To be honest, there’s only one thing on the side of the building that could be a window. I tap on it, confidently. I need beer goddamnit, my kebabs are going soft, so quick, please.
The window opens, decisively. A man sits at a desk in the window. He nods at me.
‘Two Kingfisher,’ I ask, peering inside, watching men crate up bottles of beer and eat kebabs from the same place I just stopped at.
‘White label or black label?’
‘White,’ I say, not entirely convinced I’m enough of a connoisseur of any alcohol to know the difference.
Back at the hotel, Meena is nearly ready for our trip to Inferno. I tell her about the warehouse of beer.
‘Look at you, badass, with your local knowledge,’ she says, laughing.
I’ve always wanted to call this place home, I think. It feels right.
FIVE
Didi’s is quiet and small and exactly like the inside of that warehouse behind the Taj in Bombay. Plastic white Formica chairs, plastic white Formica tables, plastic spoons, plastic thalis. A television in the corner pumps out a Bollywood playlist off of YouTube. I bare my teeth at Priyanka and nod my head in time to the beat. She smiles at me.
The smell of the food is fantastic.
My cousin over in England sent me a link to an article recently, about some landlord who refuses to rent to desis because our food smells too much. Lord, I wrote back to him. Curry smells so much better than egg mayo, my god.
Curry smells better than boiling ham, he wrote back.
I laughed for hours about that.
Smelling this food, I’m immediately taken home.
Pops, watching that television, as the girl dances the item number. Mom sitting, one foot up on the chair, her elbow draped over it, smearing gajar pickle into her thepla and eating it in two bites, the smell lingering for hours, me gulping down a salt lime soda as a treat.

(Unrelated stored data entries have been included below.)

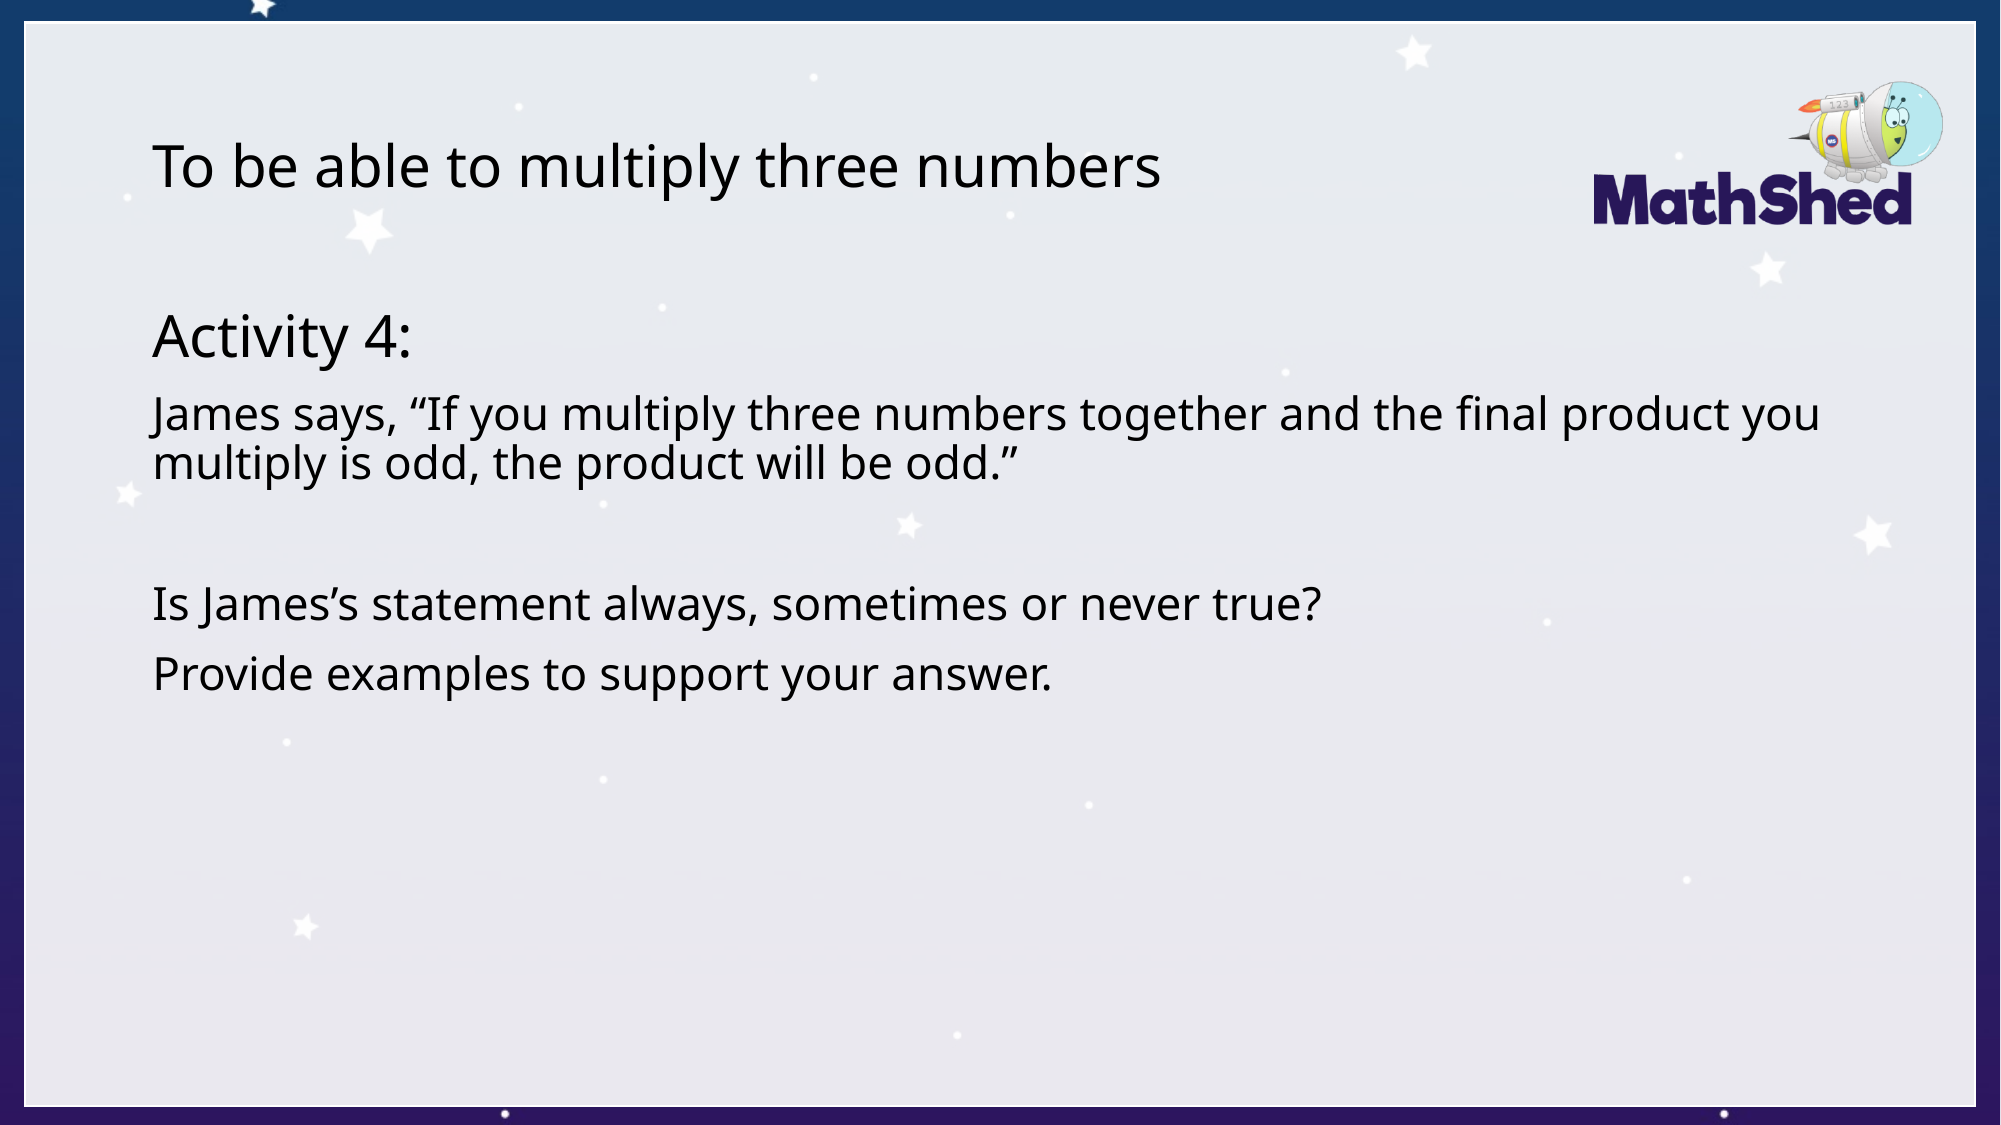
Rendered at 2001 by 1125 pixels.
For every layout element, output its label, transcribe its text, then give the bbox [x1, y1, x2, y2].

list Activity 4: James says, “If you multiply three numbers together and the final product you multiply is odd, the product will be odd.” Is James’s statement always, sometimes or never true? Provide examples to support your answer. [137, 299, 1863, 1014]
title To be able to multiply three numbers [137, 59, 1578, 278]
picture [0, 0, 2001, 1125]
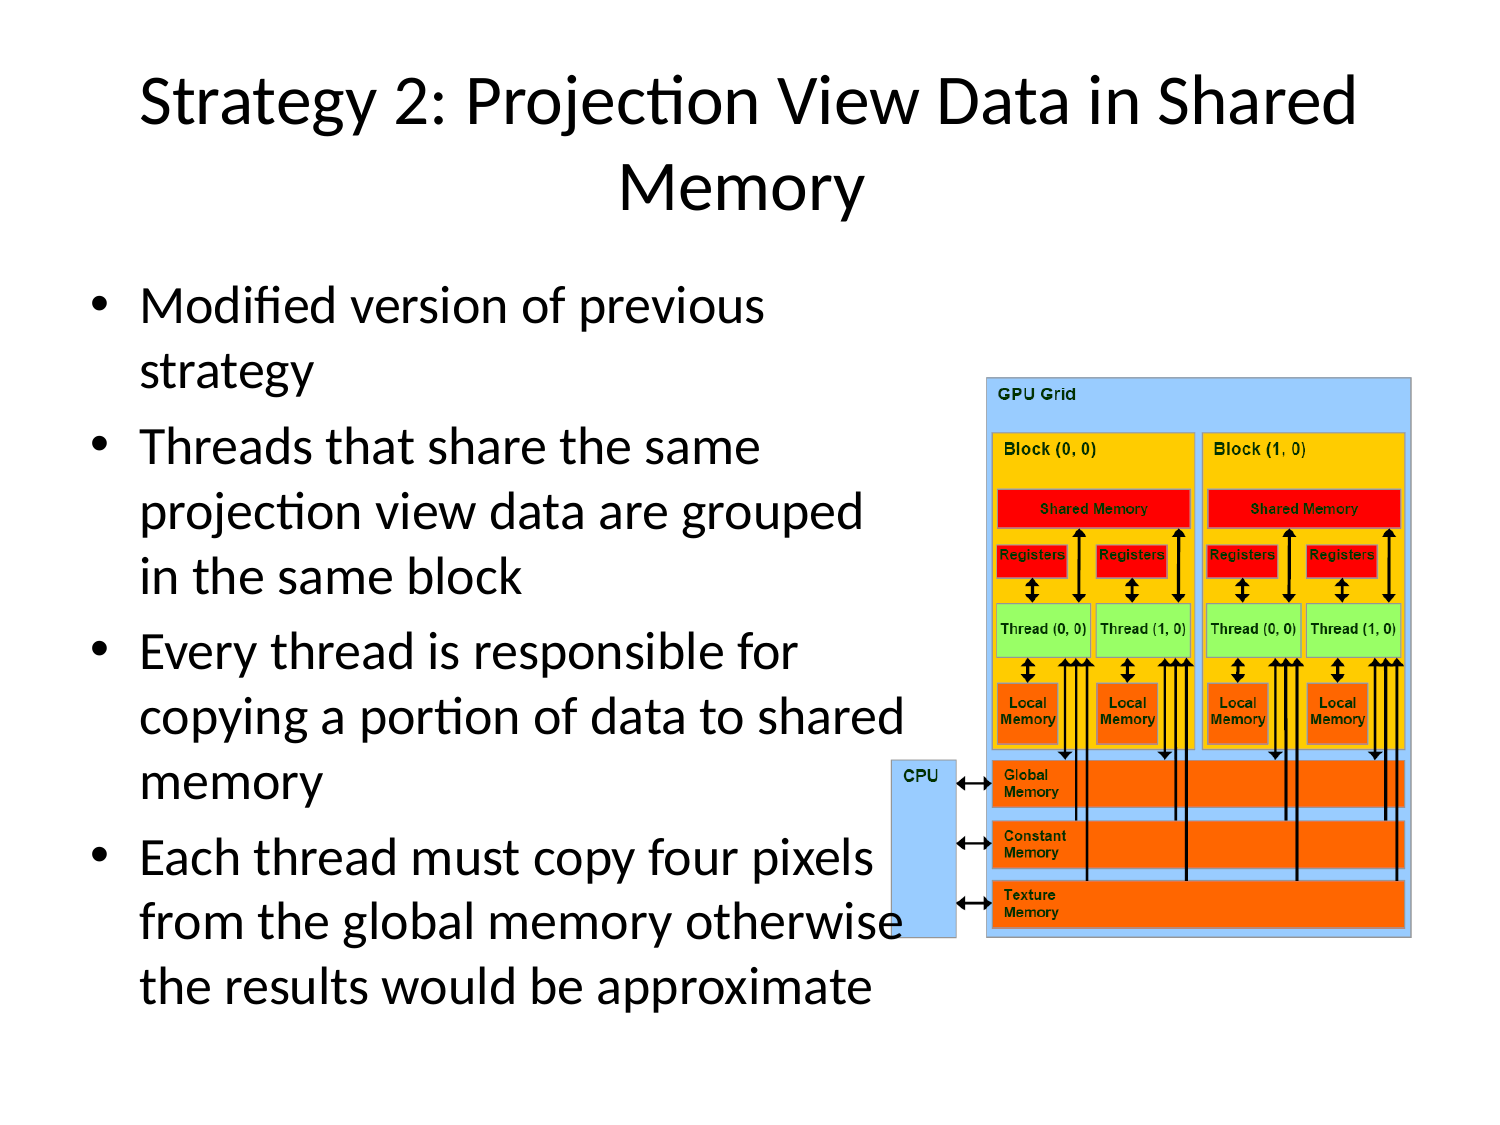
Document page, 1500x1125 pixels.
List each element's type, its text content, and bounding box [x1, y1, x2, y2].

picture [887, 374, 1413, 940]
title Strategy 2: Projection View Data in Shared Memory [75, 45, 1425, 233]
list Modified version of previous strategy Threads that share the same projection view data are grouped in the same block Every thread is responsible for copying a portion of data to shared memory Each thread must copy four pixels from the global memory otherwise the results would be approximate [75, 262, 925, 1088]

Further back, to school, Mom making me get changed out of my school things, into home clothes – a plain kurti, trackies – so that my clothes didn’t smell of the food. Us keeping our coats and our outdoor clothes out of the kitchen. The worst thing, she was intimating, would be being told that our clothes stink of curry. The first dish I learned to make myself was pasta with tomato sauce. The care packages she sent to me at college, theplas and parathas wrapped in tin foil, the empty jelly jars now filled with gajar pickle, keree ni chutney, I’d eat ’em on benches in the quad, by myself, knowing that Lindsey, my roommate, would complain if I ate them in our room, because she complained about everything. It made me feel so far away. Like when they served some sort of miscellaneous generic chicken curry in the cafeteria and she put her scarf over her nose, baulking about the smell and looking at me.